● EXERCISE INSTRUCTIONS
Please continue the piece on South Africa's National Health Insurance bill, picking up after its final sentence.

STUDY TEXT START

In theory, the idea of having universal healthcare seems greatly beneficial, especially in a country like South Africa, plagued by inequality. But in a practical sense, can these plans be implemented successfully by a country suffering the effects of corruption and teetering on the edge of junk status?

For many years, access to healthcare in South Africa has been heavily affected by what patients can afford. While the middle class and wealthy can afford private healthcare, the majority of the South African population have been left with under-funded government health facilities.

The goal of the NHI bill is a noble one, meant to close the gap between rich and poor. According to News24 84% of South Africans rely on government health services, while 16% use private health services. South Africa spends just over 4% of GDP on the 16%, and just under that amount for the majority seeking medical services.

Providing equal, quality healthcare for all has been an urgent priority for our civil society and government alike. But instead of fixing the current public health system, government has decided to implement the controversial National Health Insurance (NHI) bill with the aim of realising the goal of universal health coverage.

The NHI bill was published on 8 August 2019 and since then analysts, medical healthcare professionals and ordinary citizens have come forward to express their concerns. The bill is yet to go before the portfolio committee on health, the National Assembly and the National Council of Provinces for deliberation and President Cyril Ramaphosa could sign it off mid-2020.

The bill plans to collapse both the public and private healthcare sectors and create a new healthcare system for all. In addition, the NHI will cover the costs of medical procedures, regardless of the contribution to the NHI fund or employment status. Even though many have voiced concern about the bill, the NHI will be operational by 2026.

In theory, the idea of having universal healthcare seems greatly beneficial, but in a practical sense, such plans can only be implemented successfully with a strong, stabilised economy.

STUDY TEXT END
GIVEN ENTRIES START

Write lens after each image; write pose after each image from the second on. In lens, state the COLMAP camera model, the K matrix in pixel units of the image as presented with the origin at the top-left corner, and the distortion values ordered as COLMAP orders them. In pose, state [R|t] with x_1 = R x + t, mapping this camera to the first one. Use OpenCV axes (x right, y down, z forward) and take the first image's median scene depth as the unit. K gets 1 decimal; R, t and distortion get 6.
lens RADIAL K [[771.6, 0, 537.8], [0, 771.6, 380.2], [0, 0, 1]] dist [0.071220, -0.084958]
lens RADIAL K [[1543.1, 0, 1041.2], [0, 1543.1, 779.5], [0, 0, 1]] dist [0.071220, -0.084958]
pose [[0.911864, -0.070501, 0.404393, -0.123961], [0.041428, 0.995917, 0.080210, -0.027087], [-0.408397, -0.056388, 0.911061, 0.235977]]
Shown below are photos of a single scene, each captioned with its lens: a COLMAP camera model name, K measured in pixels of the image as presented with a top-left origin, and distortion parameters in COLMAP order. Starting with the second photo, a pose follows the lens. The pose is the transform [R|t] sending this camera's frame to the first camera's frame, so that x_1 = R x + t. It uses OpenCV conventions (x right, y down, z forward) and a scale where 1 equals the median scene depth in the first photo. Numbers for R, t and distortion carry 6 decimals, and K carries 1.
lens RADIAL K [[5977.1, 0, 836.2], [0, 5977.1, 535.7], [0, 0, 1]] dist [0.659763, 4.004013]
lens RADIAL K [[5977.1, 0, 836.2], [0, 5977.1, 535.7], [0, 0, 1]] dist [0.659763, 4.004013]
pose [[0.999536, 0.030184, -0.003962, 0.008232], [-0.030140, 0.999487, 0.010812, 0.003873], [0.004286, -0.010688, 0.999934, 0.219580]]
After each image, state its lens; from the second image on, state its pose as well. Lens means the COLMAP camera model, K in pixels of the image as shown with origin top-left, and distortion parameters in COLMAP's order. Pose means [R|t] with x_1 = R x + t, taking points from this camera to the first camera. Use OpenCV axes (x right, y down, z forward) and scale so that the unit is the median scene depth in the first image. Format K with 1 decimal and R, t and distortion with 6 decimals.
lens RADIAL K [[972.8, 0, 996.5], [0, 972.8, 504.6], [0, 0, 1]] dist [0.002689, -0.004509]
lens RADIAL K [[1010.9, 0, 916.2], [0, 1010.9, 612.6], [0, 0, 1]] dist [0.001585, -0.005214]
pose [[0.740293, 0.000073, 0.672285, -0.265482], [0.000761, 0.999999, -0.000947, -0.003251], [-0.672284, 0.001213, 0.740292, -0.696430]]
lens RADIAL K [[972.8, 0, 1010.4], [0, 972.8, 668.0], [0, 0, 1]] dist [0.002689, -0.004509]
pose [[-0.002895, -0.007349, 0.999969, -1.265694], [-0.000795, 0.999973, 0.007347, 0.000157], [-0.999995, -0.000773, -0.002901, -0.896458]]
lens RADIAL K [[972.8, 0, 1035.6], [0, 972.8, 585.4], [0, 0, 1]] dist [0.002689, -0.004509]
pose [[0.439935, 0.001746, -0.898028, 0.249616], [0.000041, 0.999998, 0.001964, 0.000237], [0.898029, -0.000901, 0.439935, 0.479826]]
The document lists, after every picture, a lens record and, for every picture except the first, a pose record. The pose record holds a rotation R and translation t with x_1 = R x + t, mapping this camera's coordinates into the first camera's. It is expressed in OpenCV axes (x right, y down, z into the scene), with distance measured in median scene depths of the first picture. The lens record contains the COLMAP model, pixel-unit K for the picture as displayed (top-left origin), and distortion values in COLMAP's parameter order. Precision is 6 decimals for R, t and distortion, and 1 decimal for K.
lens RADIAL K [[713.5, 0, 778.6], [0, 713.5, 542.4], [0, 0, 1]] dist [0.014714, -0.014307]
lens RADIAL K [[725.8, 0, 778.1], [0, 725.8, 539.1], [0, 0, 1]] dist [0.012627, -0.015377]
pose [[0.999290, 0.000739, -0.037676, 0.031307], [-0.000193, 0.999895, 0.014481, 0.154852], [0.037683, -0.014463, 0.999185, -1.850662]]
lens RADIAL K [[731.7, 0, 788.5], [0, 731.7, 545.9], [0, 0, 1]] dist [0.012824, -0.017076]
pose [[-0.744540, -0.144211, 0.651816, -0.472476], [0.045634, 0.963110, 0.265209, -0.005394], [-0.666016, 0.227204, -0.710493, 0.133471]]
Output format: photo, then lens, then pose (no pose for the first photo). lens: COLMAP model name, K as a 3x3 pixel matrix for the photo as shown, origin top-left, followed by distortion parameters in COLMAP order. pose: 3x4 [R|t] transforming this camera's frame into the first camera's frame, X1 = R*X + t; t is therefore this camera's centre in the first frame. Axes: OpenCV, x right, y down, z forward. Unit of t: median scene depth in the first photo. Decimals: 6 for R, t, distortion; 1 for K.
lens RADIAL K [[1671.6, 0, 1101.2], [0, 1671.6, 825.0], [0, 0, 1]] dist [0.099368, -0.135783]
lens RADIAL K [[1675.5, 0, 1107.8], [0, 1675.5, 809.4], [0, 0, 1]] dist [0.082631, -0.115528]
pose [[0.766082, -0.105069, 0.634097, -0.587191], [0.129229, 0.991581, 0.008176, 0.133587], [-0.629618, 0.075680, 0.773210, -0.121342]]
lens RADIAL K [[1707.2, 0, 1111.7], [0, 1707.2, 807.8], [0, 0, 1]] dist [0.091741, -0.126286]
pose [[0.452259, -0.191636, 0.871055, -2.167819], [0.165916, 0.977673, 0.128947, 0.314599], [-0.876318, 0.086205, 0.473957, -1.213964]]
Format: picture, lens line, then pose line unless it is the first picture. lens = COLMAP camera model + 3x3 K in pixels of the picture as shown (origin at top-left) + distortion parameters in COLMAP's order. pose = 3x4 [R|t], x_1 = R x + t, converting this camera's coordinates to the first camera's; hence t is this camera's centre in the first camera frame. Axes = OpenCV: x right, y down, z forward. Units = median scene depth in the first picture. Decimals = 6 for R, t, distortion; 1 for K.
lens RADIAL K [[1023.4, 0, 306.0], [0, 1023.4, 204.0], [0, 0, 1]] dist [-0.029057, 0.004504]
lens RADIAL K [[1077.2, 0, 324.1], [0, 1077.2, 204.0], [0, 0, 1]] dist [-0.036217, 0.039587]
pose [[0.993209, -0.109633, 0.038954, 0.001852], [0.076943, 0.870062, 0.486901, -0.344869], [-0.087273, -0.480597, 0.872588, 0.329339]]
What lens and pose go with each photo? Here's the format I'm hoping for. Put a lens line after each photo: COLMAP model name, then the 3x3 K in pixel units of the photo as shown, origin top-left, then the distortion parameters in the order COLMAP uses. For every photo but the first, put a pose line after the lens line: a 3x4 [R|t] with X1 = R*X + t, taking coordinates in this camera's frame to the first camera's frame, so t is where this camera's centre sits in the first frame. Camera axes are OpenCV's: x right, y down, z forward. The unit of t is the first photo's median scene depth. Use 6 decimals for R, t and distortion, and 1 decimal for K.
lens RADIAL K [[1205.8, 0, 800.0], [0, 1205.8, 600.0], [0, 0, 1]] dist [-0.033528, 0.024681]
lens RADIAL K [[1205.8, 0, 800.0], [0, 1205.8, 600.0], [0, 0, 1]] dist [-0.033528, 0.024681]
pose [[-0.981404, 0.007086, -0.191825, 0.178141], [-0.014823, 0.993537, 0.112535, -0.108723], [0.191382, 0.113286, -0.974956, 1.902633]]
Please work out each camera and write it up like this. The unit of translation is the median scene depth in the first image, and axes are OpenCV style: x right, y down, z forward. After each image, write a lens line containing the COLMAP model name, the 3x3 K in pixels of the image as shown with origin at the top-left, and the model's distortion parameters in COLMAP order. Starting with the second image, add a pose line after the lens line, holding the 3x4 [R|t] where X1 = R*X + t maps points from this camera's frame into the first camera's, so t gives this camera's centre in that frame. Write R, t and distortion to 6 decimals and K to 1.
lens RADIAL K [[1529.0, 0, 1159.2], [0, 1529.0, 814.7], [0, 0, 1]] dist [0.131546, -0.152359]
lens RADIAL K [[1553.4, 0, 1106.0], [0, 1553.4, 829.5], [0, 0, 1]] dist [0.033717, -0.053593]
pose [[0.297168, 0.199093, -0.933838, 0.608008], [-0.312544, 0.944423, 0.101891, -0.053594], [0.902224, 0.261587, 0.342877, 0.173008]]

GIVEN ENTRIES END

● ANSWER TO THIS EXERCISE
With a fluctuating rand that shows no signs of calming and our continuation to flirt with “junk status”, it is unclear if our economic and political environment would be ready by the proposed deadline.

Many lessons can be learned from the United Kingdom’s attempts to control their National Health Services (NHS). This case study provides insight into some of the dilemmas South Africa may face. One of the biggest concerns is of course money. The NHS is a funding guzzler and is constantly playing catch up with the ever-increasing demand for medical attention from its citizens. Healthcare is an ongoing problem that has become a highlighted topic during parliamentary debates and elections. UK media reports consistently about how doctors are working longer hours just to meet the demands of patients.

But the UK’s first world status means that it can draw on a wealth of resources and their social issues are less demanding than those faced by a country such as South Africa. If an economic powerhouse like the UK is struggling to meet their healthcare demands, it should be a warning sign to us.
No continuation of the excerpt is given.